Exercise instructions: Starting at the first line of the data, please print exactly those lines through the one that holds "700; letter-spacing: 1.5px;", omitting every picture.

Screenshot and code edit data:
********

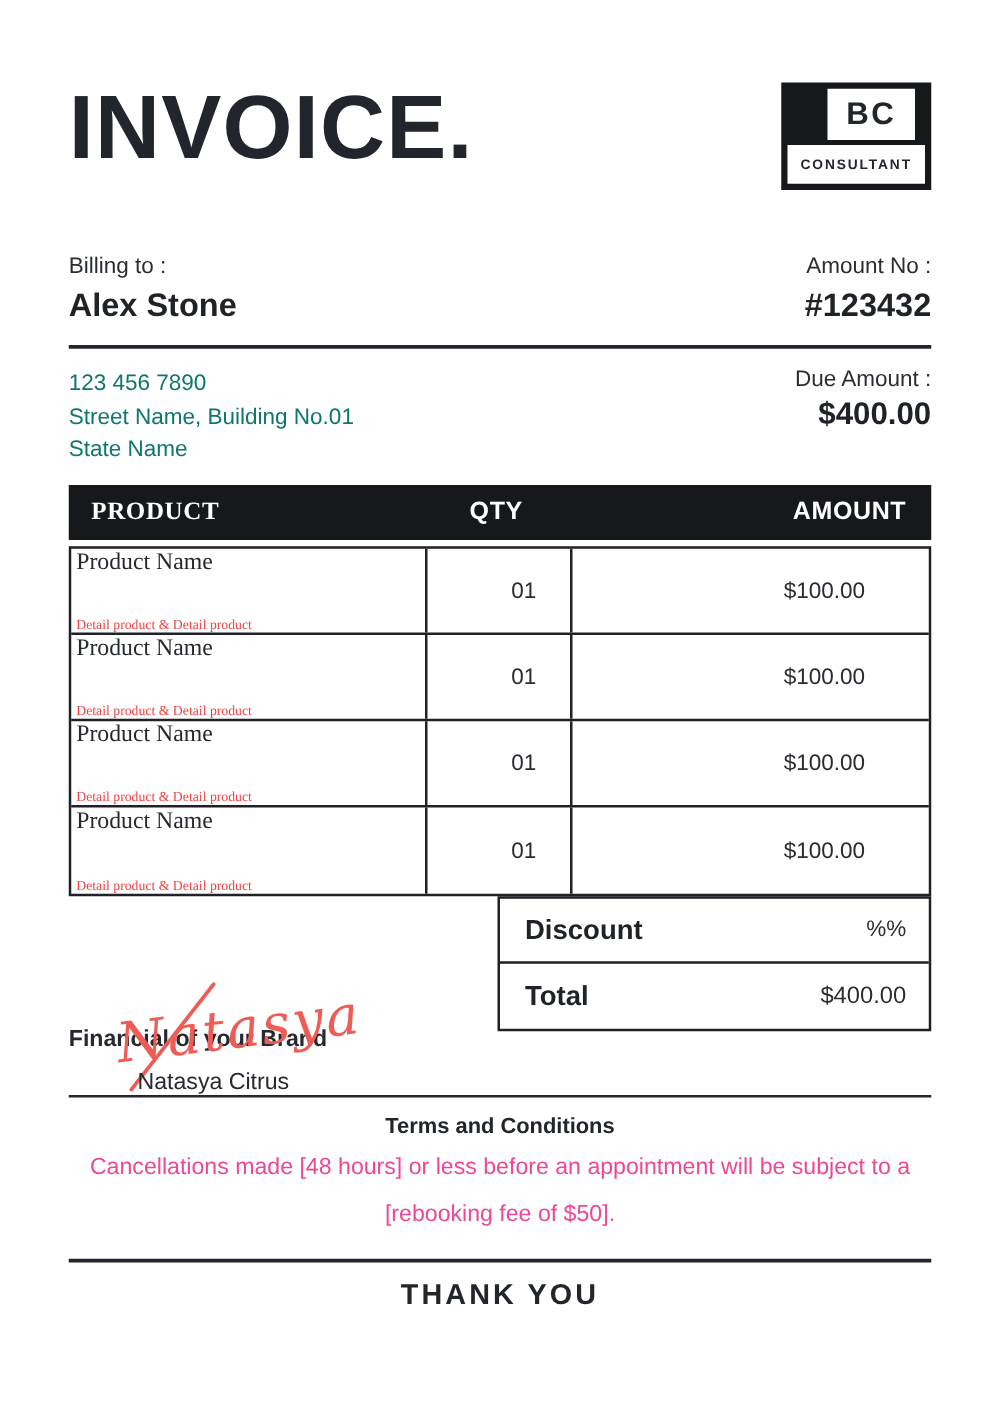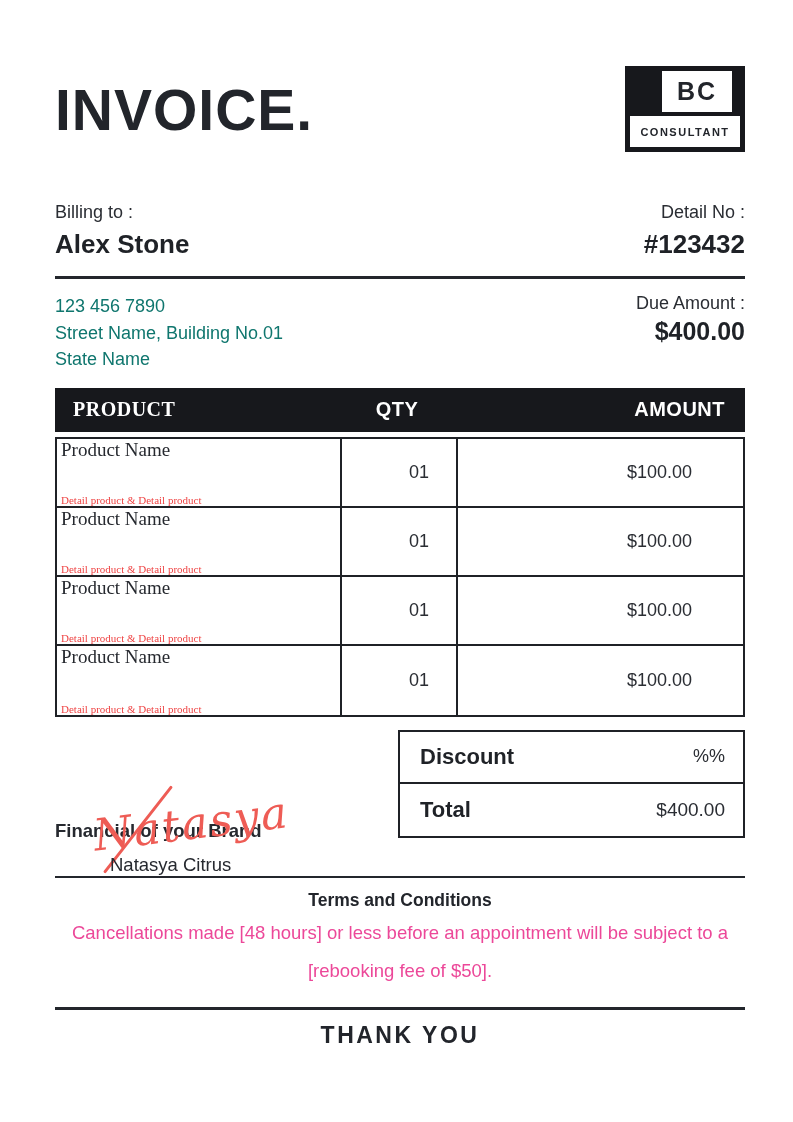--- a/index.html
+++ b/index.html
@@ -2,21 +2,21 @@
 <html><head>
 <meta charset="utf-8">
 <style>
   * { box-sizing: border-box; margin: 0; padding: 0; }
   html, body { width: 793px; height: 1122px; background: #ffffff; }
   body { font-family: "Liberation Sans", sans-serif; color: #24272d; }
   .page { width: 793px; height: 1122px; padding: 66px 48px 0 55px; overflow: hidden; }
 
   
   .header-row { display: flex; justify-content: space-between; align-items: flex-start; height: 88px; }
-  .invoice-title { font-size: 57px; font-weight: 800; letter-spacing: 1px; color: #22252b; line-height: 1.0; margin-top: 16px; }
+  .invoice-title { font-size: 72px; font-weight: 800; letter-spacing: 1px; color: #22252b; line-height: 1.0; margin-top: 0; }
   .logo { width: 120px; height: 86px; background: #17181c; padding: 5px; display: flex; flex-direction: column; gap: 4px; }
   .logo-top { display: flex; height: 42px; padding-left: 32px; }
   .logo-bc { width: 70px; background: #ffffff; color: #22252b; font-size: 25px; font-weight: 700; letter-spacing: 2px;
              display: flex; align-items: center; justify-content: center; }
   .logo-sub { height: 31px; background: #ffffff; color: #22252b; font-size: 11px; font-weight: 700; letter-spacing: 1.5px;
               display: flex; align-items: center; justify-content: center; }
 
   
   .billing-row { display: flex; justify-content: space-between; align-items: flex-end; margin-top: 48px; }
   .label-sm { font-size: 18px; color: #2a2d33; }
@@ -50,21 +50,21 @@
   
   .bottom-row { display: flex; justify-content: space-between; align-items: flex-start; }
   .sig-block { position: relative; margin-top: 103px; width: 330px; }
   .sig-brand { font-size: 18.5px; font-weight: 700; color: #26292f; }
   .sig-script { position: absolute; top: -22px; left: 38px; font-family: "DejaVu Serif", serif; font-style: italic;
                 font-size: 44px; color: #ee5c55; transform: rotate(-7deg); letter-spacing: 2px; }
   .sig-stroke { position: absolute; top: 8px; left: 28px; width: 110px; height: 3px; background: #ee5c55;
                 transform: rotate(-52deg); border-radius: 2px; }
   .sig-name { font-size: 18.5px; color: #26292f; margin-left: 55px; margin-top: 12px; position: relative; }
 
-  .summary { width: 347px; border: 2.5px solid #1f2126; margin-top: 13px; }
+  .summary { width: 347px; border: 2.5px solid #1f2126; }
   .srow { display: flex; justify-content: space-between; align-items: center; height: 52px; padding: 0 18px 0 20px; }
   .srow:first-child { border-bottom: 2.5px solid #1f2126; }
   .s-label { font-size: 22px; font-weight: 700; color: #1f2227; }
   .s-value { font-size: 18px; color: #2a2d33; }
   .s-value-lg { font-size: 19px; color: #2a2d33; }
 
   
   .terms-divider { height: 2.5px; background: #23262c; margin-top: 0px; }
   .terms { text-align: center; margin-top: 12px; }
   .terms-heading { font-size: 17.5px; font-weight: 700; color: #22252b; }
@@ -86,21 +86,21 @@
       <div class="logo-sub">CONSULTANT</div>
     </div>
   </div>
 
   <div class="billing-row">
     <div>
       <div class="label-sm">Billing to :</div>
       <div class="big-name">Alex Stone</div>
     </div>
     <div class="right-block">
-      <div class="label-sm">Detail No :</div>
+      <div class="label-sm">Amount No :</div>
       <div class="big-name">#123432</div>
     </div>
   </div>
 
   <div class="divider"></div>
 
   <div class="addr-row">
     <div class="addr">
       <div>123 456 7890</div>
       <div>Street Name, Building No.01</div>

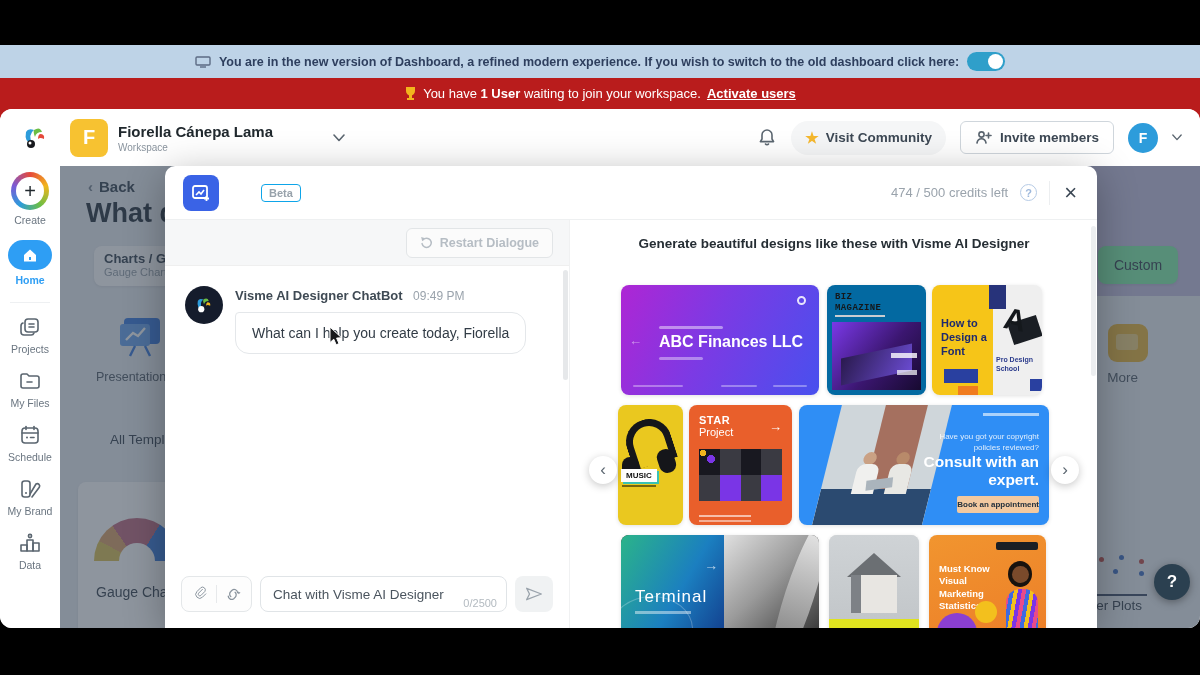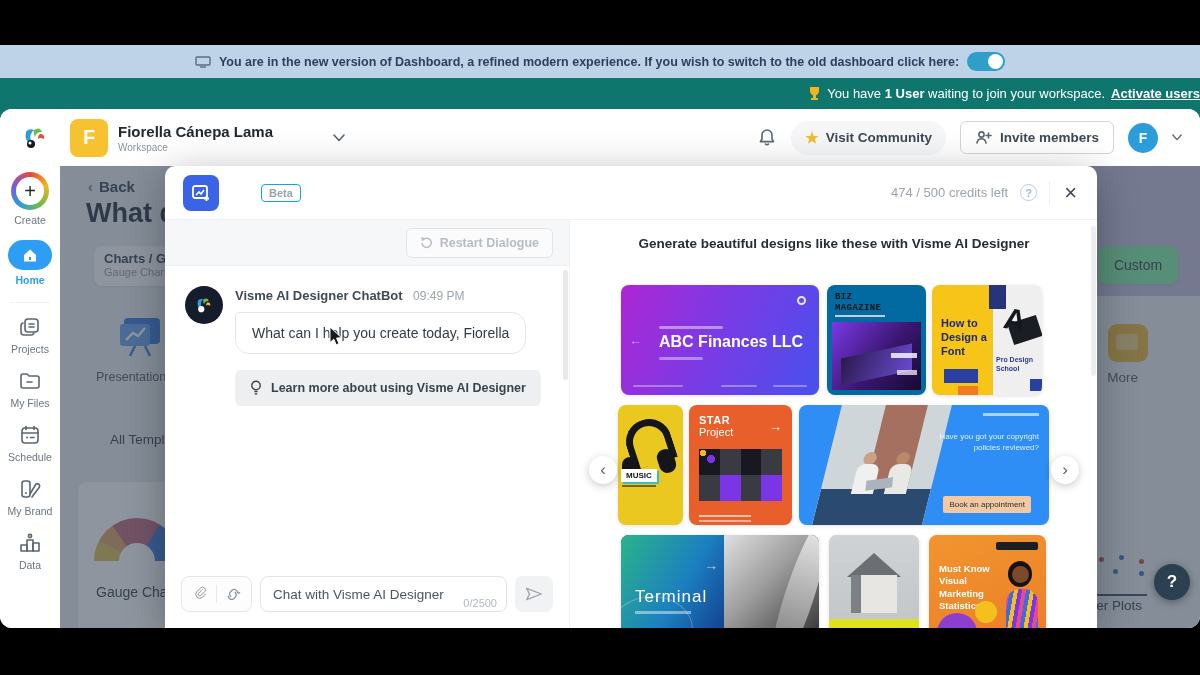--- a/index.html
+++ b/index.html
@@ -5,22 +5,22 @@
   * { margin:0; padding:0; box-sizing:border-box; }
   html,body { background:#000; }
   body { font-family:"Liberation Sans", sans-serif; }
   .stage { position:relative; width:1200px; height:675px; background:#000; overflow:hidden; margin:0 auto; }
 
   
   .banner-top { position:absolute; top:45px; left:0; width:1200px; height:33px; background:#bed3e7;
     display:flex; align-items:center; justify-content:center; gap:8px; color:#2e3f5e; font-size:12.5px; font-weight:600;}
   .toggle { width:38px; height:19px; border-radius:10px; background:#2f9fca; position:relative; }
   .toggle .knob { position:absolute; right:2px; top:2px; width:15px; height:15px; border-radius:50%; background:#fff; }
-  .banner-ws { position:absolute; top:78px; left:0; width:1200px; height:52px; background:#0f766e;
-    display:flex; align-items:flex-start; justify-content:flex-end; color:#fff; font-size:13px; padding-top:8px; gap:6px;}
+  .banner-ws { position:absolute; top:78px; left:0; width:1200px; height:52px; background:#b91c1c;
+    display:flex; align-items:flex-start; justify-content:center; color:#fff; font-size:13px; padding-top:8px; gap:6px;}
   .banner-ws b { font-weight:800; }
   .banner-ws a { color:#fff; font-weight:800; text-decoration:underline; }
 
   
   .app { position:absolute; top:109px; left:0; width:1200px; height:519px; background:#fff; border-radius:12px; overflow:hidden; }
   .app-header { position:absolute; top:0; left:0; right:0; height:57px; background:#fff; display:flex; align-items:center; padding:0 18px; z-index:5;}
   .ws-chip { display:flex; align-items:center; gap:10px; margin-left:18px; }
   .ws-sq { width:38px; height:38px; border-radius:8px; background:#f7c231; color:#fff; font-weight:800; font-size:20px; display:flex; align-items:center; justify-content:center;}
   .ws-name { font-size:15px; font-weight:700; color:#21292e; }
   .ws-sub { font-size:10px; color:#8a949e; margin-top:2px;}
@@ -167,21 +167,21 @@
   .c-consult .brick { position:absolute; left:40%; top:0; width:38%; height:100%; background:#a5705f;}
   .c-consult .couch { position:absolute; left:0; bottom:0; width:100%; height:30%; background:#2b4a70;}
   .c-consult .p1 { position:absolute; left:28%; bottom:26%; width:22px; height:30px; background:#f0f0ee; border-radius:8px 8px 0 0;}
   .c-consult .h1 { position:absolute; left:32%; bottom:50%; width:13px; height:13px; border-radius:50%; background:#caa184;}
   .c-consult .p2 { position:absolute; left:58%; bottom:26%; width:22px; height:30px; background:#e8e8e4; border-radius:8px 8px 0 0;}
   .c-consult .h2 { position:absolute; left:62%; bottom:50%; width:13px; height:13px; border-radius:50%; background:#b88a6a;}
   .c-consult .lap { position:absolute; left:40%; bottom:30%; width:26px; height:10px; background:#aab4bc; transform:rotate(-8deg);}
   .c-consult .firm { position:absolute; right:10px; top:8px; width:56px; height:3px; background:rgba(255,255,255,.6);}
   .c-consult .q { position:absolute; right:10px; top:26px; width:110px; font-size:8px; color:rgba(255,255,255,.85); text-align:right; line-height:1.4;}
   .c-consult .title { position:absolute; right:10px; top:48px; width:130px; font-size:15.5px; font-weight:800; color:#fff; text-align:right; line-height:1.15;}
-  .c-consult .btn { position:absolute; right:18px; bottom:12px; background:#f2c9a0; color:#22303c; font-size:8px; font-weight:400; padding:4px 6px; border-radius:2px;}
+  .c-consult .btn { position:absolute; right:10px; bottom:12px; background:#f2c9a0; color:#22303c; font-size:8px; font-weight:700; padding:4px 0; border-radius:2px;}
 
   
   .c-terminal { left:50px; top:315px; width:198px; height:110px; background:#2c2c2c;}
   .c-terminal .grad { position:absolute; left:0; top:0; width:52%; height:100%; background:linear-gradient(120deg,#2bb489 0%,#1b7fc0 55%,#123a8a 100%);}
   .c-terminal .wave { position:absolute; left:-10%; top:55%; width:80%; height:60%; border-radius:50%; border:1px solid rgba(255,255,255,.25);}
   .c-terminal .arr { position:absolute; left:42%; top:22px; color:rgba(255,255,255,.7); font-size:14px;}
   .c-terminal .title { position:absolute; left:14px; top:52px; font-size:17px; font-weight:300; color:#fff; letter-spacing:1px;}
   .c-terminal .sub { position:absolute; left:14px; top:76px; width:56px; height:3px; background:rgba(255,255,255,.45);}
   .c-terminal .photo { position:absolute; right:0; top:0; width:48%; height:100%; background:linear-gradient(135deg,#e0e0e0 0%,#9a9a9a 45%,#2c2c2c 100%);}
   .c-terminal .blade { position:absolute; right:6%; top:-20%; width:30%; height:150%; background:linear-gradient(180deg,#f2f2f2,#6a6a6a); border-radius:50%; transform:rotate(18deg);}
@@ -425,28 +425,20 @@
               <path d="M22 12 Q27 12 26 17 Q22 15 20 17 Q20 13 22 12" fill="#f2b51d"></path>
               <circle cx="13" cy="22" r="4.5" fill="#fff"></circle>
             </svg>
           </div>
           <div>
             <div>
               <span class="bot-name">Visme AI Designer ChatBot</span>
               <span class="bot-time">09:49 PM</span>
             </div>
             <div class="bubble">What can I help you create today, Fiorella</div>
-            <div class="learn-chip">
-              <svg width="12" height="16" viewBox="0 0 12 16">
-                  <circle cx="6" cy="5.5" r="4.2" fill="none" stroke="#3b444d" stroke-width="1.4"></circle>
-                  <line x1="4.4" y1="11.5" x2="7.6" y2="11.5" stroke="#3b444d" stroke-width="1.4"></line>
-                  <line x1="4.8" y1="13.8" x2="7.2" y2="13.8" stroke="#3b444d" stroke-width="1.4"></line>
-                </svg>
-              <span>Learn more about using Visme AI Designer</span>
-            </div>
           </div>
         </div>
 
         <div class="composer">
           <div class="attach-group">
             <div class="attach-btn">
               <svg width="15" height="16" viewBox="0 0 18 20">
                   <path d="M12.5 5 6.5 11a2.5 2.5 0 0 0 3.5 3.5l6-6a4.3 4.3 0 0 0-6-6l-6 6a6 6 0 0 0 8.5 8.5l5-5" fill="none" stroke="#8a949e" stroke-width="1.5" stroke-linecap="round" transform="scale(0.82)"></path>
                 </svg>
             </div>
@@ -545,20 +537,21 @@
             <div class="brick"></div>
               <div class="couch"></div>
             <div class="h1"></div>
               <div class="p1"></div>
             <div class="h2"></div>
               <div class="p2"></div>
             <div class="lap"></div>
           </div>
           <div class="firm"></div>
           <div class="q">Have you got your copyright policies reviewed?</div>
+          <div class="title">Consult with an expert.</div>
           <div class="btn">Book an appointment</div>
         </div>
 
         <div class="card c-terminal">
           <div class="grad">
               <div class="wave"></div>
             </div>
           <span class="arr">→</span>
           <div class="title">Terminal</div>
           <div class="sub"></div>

********

Solved exercise:
--- a/index.html
+++ b/index.html
@@ -2,21 +2,21 @@
 <html><head>
 <meta charset="utf-8">
 <style>
   * { box-sizing: border-box; margin: 0; padding: 0; }
   html, body { width: 793px; height: 1122px; background: #ffffff; }
   body { font-family: "Liberation Sans", sans-serif; color: #24272d; }
   .page { width: 793px; height: 1122px; padding: 66px 48px 0 55px; overflow: hidden; }
 
   
   .header-row { display: flex; justify-content: space-between; align-items: flex-start; height: 88px; }
-  .invoice-title { font-size: 57px; font-weight: 800; letter-spacing: 1px; color: #22252b; line-height: 1.0; margin-top: 16px; }
+  .invoice-title { font-size: 72px; font-weight: 800; letter-spacing: 1px; color: #22252b; line-height: 1.0; margin-top: 0; }
   .logo { width: 120px; height: 86px; background: #17181c; padding: 5px; display: flex; flex-direction: column; gap: 4px; }
   .logo-top { display: flex; height: 42px; padding-left: 32px; }
   .logo-bc { width: 70px; background: #ffffff; color: #22252b; font-size: 25px; font-weight: 700; letter-spacing: 2px;
              display: flex; align-items: center; justify-content: center; }
   .logo-sub { height: 31px; background: #ffffff; color: #22252b; font-size: 11px; font-weight: 700; letter-spacing: 1.5px;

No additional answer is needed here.